どんな状況であれ、失敗したら、その状況を分析してみることだ。
そうすれば、どんな失敗にもそれに見合った利益の種が含まれているという深い真理に行き当たるはずである。
これは失敗が必ず熟した果実となって利益をあたえてくれるという意味ではない。
失敗には種子が含まれている、ということにすぎない。
それを見つけ出し、芽をださせ、豊かに実を結ばせるには
人それそれが目的をもって積極的に独創力を働かさなければならない。
後悔や苦い思い出、悔しさがあるなら、その中から自分や人々のためになる利益を
引き出すことを考えるのだ。それは必ずある!
失敗や不運が恵みとなるか災いとなるかは、その人の反応しだいである。
失敗や不運に見舞われても運命の手が別の手が別の方向へ行くように
合図をしたと受け取りくよくよと思い悩めば劣等感に襲われることになり、失敗は災いとなる。
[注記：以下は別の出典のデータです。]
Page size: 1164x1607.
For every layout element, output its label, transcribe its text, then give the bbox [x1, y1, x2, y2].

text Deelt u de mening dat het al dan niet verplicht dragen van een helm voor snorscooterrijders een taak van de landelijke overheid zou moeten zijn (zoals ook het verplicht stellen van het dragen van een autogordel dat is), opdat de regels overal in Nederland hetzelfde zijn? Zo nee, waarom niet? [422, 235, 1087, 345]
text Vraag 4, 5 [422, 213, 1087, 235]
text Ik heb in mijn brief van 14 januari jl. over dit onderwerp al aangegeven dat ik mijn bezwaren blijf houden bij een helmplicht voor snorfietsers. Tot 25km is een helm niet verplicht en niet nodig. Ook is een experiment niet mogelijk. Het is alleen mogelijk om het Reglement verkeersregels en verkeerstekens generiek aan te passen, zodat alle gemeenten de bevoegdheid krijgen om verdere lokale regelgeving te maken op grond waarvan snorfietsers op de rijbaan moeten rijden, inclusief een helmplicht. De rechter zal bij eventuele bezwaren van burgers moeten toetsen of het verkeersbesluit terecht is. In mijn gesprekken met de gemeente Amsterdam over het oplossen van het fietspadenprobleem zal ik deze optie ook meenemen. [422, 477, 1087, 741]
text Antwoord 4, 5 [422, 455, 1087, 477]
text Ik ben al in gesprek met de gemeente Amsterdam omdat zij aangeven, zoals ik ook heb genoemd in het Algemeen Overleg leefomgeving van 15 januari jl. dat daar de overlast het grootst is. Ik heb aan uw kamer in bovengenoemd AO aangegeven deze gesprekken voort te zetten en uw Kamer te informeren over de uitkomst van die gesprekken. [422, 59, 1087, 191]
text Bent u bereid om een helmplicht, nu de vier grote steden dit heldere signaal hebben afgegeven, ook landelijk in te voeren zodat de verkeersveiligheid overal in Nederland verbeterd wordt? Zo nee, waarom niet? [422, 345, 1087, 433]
反応の向きが問題なのだ。そして、どう反応するかは、いつでもその人に完全にまかせられている。
人を取り囲む状況には、個人ではどうともし難いものがあり、場合によっては失敗や不運につながることもある。
けれども失敗に対して自分にもっとも有利な形で対応しようとすれば、妨げられる状況などはありえないのだ。
失敗や逆境の中には、すべてそれ相応かそれ以上の大きな利益の種子が含まれている。